Une nouvelle fenêtre s’ouvre pour les étudiants, chercheurs et jeunes professionnels africains engagés dans les enjeux climatiques. Le programme Multidisciplinary Mobility for a Climate Resilient Africa (MMoCRA) 2026, soutenu financièrement par l’Union européenne, met à disposition 38 bourses entièrement financées.
À la clé : des possibilités de mobilité en master, doctorat, stage ou encore dans le cadre d’une expérience professionnelle, au sein d’un réseau universitaire associant plusieurs établissements africains à l’Université de Twente, aux Pays-Bas.
38 bourses pour répondre aux défis climatiques de l’Afrique
Le calendrier est désormais ouvert. Les candidatures au programme MMoCRA 2026 sont accessibles du 31 juillet au 15 septembre 2026 à 17h00, heure d’Afrique de l’Est (EAT). Une condition géographique est toutefois déterminante : l’appel s’adresse exclusivement aux ressortissants africains résidant sur le continent.
Cette précision réduit donc le champ des bénéficiaires potentiels, notamment pour les membres de la diaspora africaine établis hors d’Afrique.
Au-delà du financement, l’intérêt du programme réside surtout dans son orientation. MMoCRA cherche à former une nouvelle génération de compétences capables de concevoir des réponses concrètes aux conséquences du changement climatique sur les économies et les populations africaines.
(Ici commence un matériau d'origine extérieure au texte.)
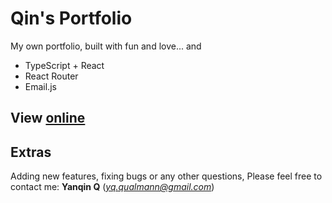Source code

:# Qin's Portfolio

My own portfolio, built with fun and love... and

- TypeScript + React
- React Router
- Email.js

## View [online](https://yanqin.netlify.app/)

## Extras
Adding new features, fixing bugs or any other questions, Please feel free to contact me: **Yanqin Q** (*yq.qualmann@gmail.com*)
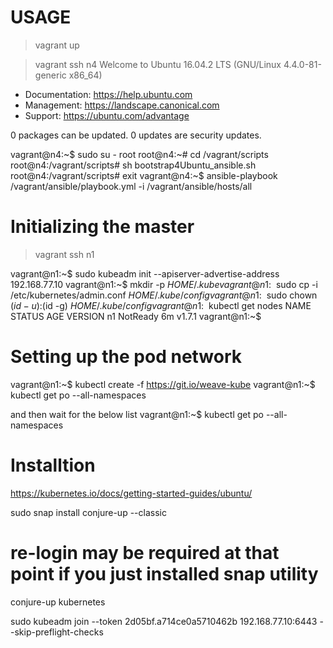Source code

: USAGE
================
> vagrant up

> vagrant ssh n4
Welcome to Ubuntu 16.04.2 LTS (GNU/Linux 4.4.0-81-generic x86_64)

 * Documentation:  https://help.ubuntu.com
 * Management:     https://landscape.canonical.com
 * Support:        https://ubuntu.com/advantage

0 packages can be updated.
0 updates are security updates.


vagrant@n4:~$ sudo su - root
root@n4:~# cd /vagrant/scripts
root@n4:/vagrant/scripts# sh  bootstrap4Ubuntu_ansible.sh
root@n4:/vagrant/scripts# exit
vagrant@n4:~$ ansible-playbook /vagrant/ansible/playbook.yml  -i  /vagrant/ansible/hosts/all  


Initializing the master
================

> vagrant ssh n1

vagrant@n1:~$ sudo kubeadm init --apiserver-advertise-address  192.168.77.10
vagrant@n1:~$  mkdir -p $HOME/.kube
vagrant@n1:~$   sudo cp -i /etc/kubernetes/admin.conf $HOME/.kube/config
vagrant@n1:~$   sudo chown $(id -u):$(id -g) $HOME/.kube/config
vagrant@n1:~$ kubectl get nodes
NAME      STATUS     AGE       VERSION
n1        NotReady   6m        v1.7.1
vagrant@n1:~$


Setting up the pod network
================

vagrant@n1:~$ kubectl create -f https://git.io/weave-kube
vagrant@n1:~$ kubectl get po --all-namespaces

and then wait for the below list
vagrant@n1:~$ kubectl get po --all-namespaces


Installtion
==============
https://kubernetes.io/docs/getting-started-guides/ubuntu/

sudo snap install conjure-up --classic
# re-login may be required at that point if you just installed snap utility
conjure-up kubernetes


 sudo   kubeadm join --token 2d05bf.a714ce0a5710462b 192.168.77.10:6443  --skip-preflight-checks
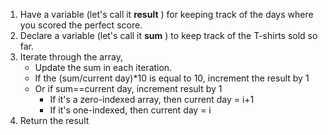 1. Have a variable (let's call it **result** ) for keeping track of the days where you scored the perfect score.
2. Declare a variable (let's call it **sum** ) to keep track of the T-shirts sold so far.
3. Iterate through the array,
    - Update the sum in each iteration. 
    - If the (sum/current day)*10 is equal to 10, increment the result by 1
    - Or if sum==current day, increment result by 1
        - If it's a zero-indexed array, then current day = i+1
        - If it's one-indexed, then current day = i
4. Return the result
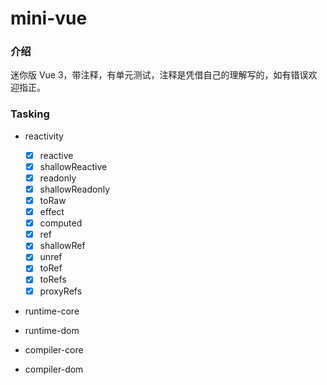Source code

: # mini-vue

### 介绍

迷你版 Vue 3，带注释，有单元测试，注释是凭借自己的理解写的，如有错误欢迎指正。

### Tasking

- reactivity
  - [x] reactive
  - [x] shallowReactive
  - [x] readonly
  - [x] shallowReadonly
  - [x] toRaw
  - [x] effect
  - [x] computed
  - [x] ref
  - [x] shallowRef
  - [x] unref
  - [x] toRef
  - [x] toRefs
  - [x] proxyRefs

- runtime-core

- runtime-dom

- compiler-core

- compiler-dom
Climat, énergie et agriculture au cœur de la mobilité
Le dispositif est financé par l’Union européenne dans le cadre de l’Intra-Africa Academic Mobility Scheme, mécanisme destiné à favoriser les échanges universitaires, la formation et la recherche entre établissements du continent. MMoCRA articule son offre autour de deux grands champs : « Climat et énergie » et « Systèmes agroalimentaires ».
Cette architecture traduit une réalité économique : en Afrique, l’adaptation au changement climatique ne peut être dissociée des questions énergétiques, agricoles et alimentaires.
Les formations et travaux soutenus par le programme couvrent ainsi un éventail particulièrement large. Les candidats peuvent notamment s’intéresser aux énergies renouvelables, à la durabilité environnementale, à la pollution de l’eau et de l’air ou encore à la préservation de la biodiversité.
Le volet agroalimentaire porte, quant à lui, sur l’agriculture intelligente face au climat, la sécurité alimentaire, la restauration des sols et les chaînes de valeur agricoles.
Une mobilité universitaire pensée pour renforcer les compétences africaines
Derrière ces 38 bourses se dessine un objectif stratégique : contribuer au développement de compétences scientifiques et techniques directement mobilisables face aux vulnérabilités climatiques du continent.
Le programme mise ainsi sur la circulation des connaissances et des talents entre plusieurs universités africaines et l’Université de Twente, aux Pays-Bas.
Pour les bénéficiaires, cette mobilité peut représenter bien davantage qu’une expérience académique à l’étranger : elle ouvre l’accès à des environnements de recherche, à des réseaux scientifiques et à des méthodes susceptibles d’être réinvestis dans les économies africaines.
L’enjeu est particulièrement important alors que les pays du continent doivent simultanément accélérer leur transition énergétique, sécuriser leur production alimentaire, protéger leurs ressources naturelles et renforcer leur capacité d’adaptation aux dérèglements climatiques.
Une échéance à ne pas perdre de vue
Pour les étudiants africains en master ou doctorat, mais aussi pour les candidats intéressés par un stage ou une mobilité professionnelle dans les secteurs concernés, la prochaine date clé est donc le 15 septembre 2026 à 17h00 EAT.
Avec seulement 38 places financées, la sélection s’annonce nécessairement compétitive. MMoCRA 2026 apparaît ainsi comme une opportunité ciblée pour les profils souhaitant inscrire leur parcours académique ou professionnel au croisement du climat, de l’énergie, de l’agriculture et du développement durable en Afrique.
Pour les talents africains qui veulent transformer la contrainte climatique en levier d’innovation, l’enjeu dépasse donc la simple obtention d’une bourse : il s’agit aussi d’acquérir des compétences susceptibles de participer aux transformations économiques du continent.
Critères géographiques et de résidence
Nationalité : Être ressortissant d'un État membre africain.
Résidence : Résider en Afrique au moment du dépôt de la candidature.
Régions d'intervention ciblées par les mobilités : Les projets d'études ou de recherche s'effectuent au sein d'institutions partenaires situées en Afrique de l'Est, en Afrique Centrale, en Afrique Australe et dans la région de l'Océan Indien.